The United States in the Trans-Pacific Partnership

TPP Leaders APEC Summit 2010

TPP Leaders at the APEC Summit in Japan, 2010, photo credit to Gobierno de Chile

On November 12, 2011, the Leaders of nine Trans-Pacific Partnership countries – Australia, Brunei Darussalam, Chile, Malaysia, New Zealand, Peru, Singapore, Vietnam, and the United States – announced the achievement of the broad outlines of an ambitious, 21st-century Trans-Pacific Partnership (TPP) agreement that will enhance trade and investment among the TPP partner countries, promote innovation, economic growth and development, and support the creation and retention of jobs.




President Obama announced in November 2009 the United States’ intention to participate in the Trans-Pacific Partnership (TPP) negotiations to conclude an ambitious, next-generation, Asia-Pacific trade agreement that reflects U.S. economic priorities and values. Through this agreement, the Obama Administration is seeking to boost U.S. economic growth and support the creation and retention of high-quality American jobs by increasing exports in a region that includes some of the world’s most robust economies and that represents more than 40 percent of global trade. The Obama Administration, working in close partnership with Congress and with a wide range of stakeholders, is seeking to conclude a strong agreement that addresses the issues that U.S. businesses and workers are facing in the 21st century.


The United States is currently negotiating the TPP with eleven other like-minded countries (Australia, Brunei Darussalam, Canada, Chile, Japan, Malaysia, Mexico, New Zealand, Peru, Singapore, and Vietnam) that share a commitment to concluding a high-standard, ambitious agreement and to expanding the initial group to include additional countries throughout the Asia-Pacific region. On April 24, 2013, the United States Trade Representative notified Congress of its intent to include Japan, the world’s third largest economy, in the TPP negotiations, pending the successful conclusion of the domestic procedures of each of the current members. Japan’s entry further distinguishes TPP as the most credible pathway to broader Asia-Pacific regional economic integration.
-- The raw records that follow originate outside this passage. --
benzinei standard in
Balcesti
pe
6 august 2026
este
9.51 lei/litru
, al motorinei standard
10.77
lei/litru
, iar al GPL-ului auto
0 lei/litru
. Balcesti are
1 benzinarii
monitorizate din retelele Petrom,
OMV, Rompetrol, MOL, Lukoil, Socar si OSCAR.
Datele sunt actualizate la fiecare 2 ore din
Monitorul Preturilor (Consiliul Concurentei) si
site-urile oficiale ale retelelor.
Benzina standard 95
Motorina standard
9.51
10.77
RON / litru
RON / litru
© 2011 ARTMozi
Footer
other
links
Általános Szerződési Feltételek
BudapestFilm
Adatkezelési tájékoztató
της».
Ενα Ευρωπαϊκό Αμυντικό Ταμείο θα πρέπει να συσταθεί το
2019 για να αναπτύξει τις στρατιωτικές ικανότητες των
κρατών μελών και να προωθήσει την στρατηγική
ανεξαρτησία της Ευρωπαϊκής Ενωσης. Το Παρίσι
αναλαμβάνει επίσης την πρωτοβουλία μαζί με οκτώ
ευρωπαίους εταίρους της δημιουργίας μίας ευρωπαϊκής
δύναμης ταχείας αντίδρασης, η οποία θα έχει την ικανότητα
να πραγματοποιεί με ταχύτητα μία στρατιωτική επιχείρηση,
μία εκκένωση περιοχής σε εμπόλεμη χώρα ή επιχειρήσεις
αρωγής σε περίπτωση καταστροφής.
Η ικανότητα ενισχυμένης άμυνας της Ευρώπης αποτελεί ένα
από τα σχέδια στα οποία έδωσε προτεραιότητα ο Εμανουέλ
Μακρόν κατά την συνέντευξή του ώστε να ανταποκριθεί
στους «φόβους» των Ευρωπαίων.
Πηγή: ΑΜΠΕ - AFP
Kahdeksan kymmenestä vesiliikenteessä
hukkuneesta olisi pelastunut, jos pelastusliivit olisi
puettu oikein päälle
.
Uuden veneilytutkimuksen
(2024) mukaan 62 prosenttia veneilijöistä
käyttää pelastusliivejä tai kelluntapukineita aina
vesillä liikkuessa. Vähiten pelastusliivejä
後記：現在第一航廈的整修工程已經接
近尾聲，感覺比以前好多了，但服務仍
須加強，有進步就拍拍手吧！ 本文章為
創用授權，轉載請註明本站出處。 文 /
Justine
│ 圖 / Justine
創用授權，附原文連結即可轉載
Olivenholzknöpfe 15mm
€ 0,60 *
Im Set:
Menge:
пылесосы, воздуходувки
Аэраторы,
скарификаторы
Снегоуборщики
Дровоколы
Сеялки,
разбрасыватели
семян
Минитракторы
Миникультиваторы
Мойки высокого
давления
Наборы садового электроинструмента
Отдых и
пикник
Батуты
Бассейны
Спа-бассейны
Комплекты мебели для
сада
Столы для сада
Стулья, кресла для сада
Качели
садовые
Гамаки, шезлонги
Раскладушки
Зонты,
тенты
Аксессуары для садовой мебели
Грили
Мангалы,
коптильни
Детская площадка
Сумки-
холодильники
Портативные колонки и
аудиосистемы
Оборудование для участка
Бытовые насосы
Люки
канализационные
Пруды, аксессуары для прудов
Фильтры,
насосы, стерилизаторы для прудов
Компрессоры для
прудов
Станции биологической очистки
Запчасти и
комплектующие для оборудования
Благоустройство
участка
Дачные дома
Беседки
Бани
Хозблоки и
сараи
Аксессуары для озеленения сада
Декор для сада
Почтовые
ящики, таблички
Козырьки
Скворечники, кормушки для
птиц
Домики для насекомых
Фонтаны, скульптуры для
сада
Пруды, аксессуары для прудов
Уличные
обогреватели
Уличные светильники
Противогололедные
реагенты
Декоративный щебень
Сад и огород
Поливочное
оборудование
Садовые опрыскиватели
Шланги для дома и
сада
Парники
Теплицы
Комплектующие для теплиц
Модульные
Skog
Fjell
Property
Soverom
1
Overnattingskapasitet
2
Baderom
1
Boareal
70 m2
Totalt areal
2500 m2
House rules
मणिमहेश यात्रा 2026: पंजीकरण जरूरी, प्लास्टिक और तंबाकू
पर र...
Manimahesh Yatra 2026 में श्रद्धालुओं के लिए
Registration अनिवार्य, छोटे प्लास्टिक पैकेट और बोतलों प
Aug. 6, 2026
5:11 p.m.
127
The TPP is the cornerstone of the Obama Administration’s economic policy in the Asia Pacific. The large and growing markets of the Asia-Pacific already are key destinations for U.S. manufactured goods, agricultural products, and services suppliers, and the TPP will further deepen this trade and investment. As a group, the TPP countries are the largest goods and services export market of the United States. U.S. goods exports to the broader Asia-Pacific totaled $942 billion in 2012, representing 61 percent of total U.S. goods exports. U.S. exports of agricultural products to the region totaled $106 billion in 2012, 75 percent of total U.S. agricultural exports. U.S. private services exports totaled $226 billion in 2011 (latest data available), 38 percent of total U.S. private services exports to the world. America’s small- and medium-sized enterprises alone exported $247 billion to the Asia-Pacific in 2011 (latest data available).


After 19 rounds, the 12 countries have made significant progress and the negotiations are on an accelerated track toward conclusion of an ambitious, comprehensive agreement envisioned by President Obama and the Leaders of the eleven other TPP countries.